According to Axios reporters Courtenay Brown and Neil Irwin, European leaders are responding to tensions between the Trump Administration and Europe by taking aggressive new steps to promote the euro.
"European leaders are trying to carve out a bigger global role for their currency in a Trump-shaped world order," Brown and Irwin report in an article published on February 17. "If they are successful, it could chip away at America's biggest economic advantage: the outsize demand for dollars and U.S. debt. Other dollar alternatives look less likely, since the world generally distrusts China. Squeezed by Russia, China, and an increasingly belligerent United States, Europe is reacting by bolstering its common efforts in both national security and monetary affairs."
The Axios journalists add, "Even if the euro's shift doesn't dethrone the dollar as the global reserve currency, its broader influence could narrow America's margin of financial power."

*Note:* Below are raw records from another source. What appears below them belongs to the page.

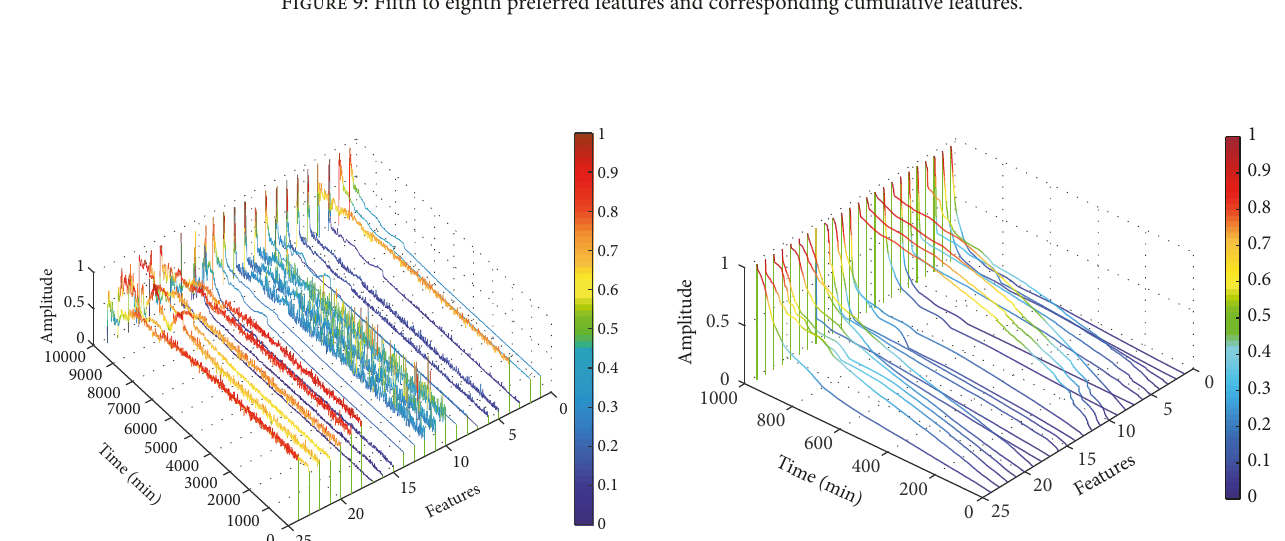
To quantitatively evaluate the performance of different methods, the MAPE and RMSE values of different degrada- tion indexes are summarized in Table 4. We note that the original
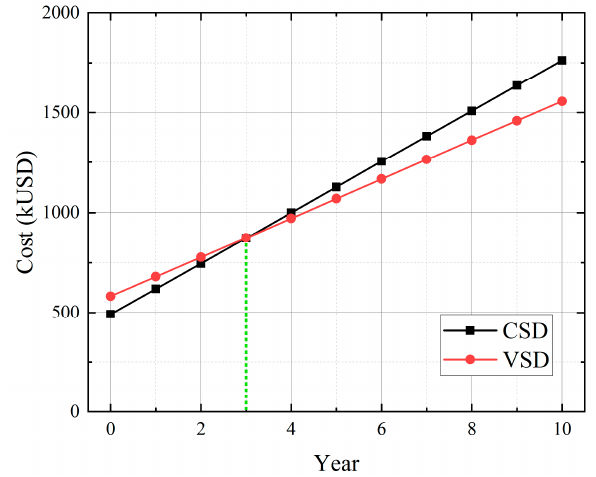
Figure 11. Recovery period of the initial investment in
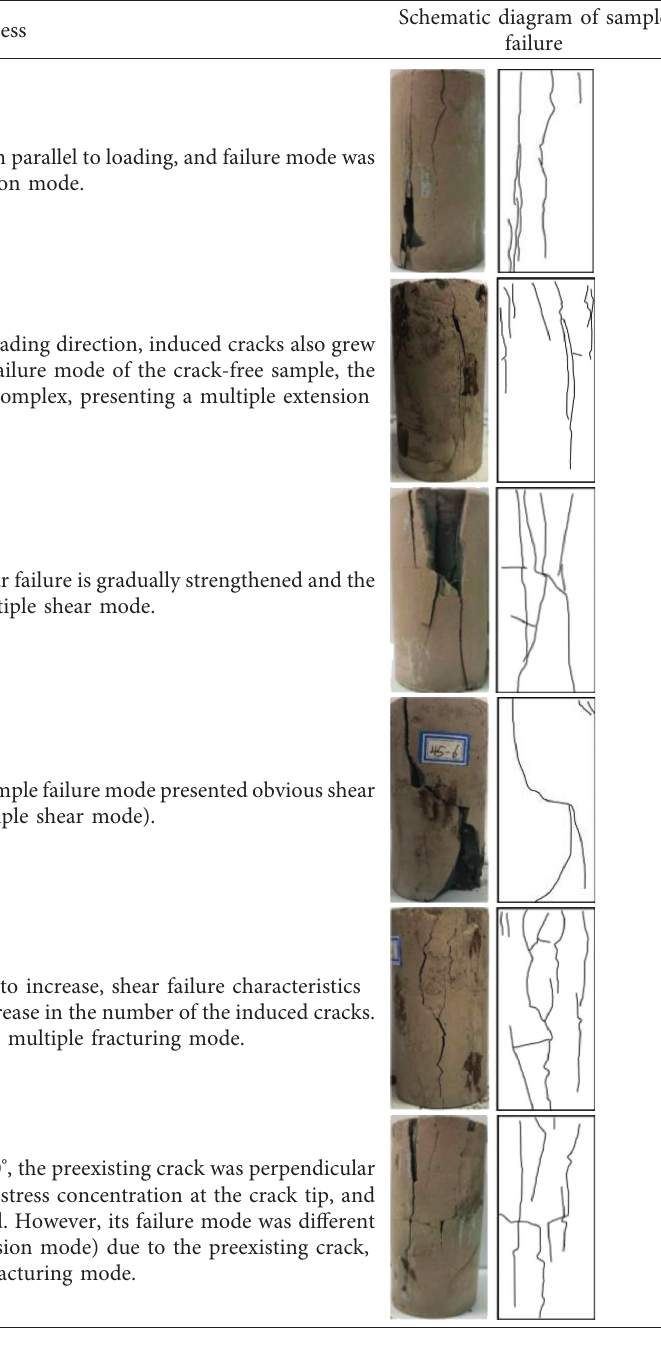
Figure 9. It can be found that the stress concentration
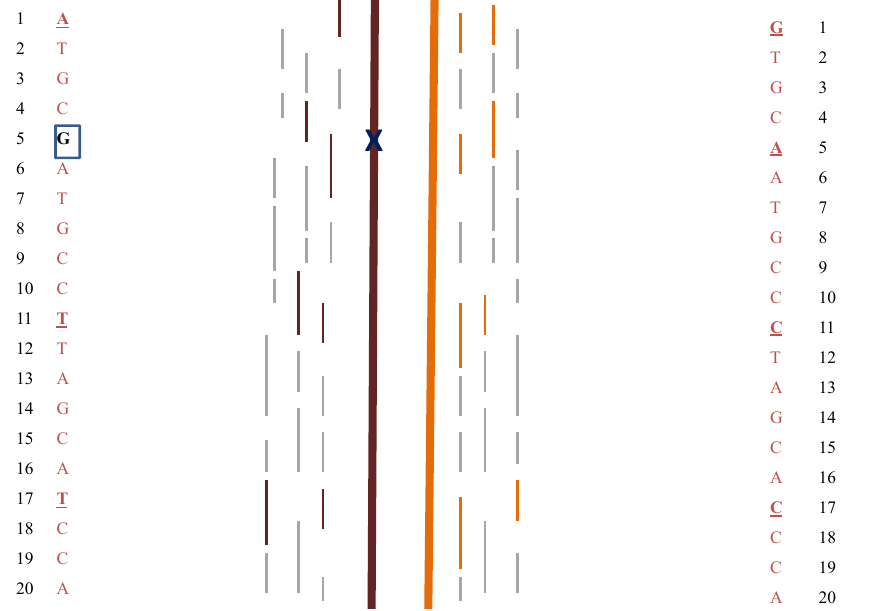
Figure 1. Illustration of SNP analysis in fetal DNA. Dark brown and light brown heavy lines indicate two homologs present in fetal DNA. Thin dark brown and light brown lines represent DNA fragments that may contain SNPs and map uniquely to their corresponding chromosome while thin grey lines are DNA fragments that can map to either homolog. 1–20 refers to representative positions along each chromosome, some of which are the sites of SNPs (bold, underlined bases). Analysis of the fragments present, comparison with the parent’s SNPs, and mapping to reference genome sequences allows construction of the fetal haplotypes. The analysis potentially allows identification of inherited disease causing mutations (e.g., position 5, G boxed) either through identification of the specific fragments with the mutation or through closely linked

The European Central Bank (ECB), according to Brown and Irwin, is "launching a permanent facility that allows eligible global central banks to borrow euros when needed — a move that, ECB President Christine Lagarde said during her Munich Security Conference speech, "reinforces the role of the euro."
"For years," the Axios reporters note, "European policymakers — including Lagarde — warned of a world more vulnerable to shocks than before the pandemic. That risk intensified when President Trump returned to office and imposed the steepest tariffs in over a century, while wielding trade threats as geopolitical leverage…. Trade concerns, along with other factors like worries of eroding Fed (U.S. Federal Reserve) independence, have spooked global investors. The dollar is down roughly 9 percent over the past year — a decline that has pushed the euro to its highest level against the dollar in about three years…. The bottom line: Europe is trying to persuade the rest of the world of the euro's attractiveness in ways that could gradually reshape the balance of power in global finance."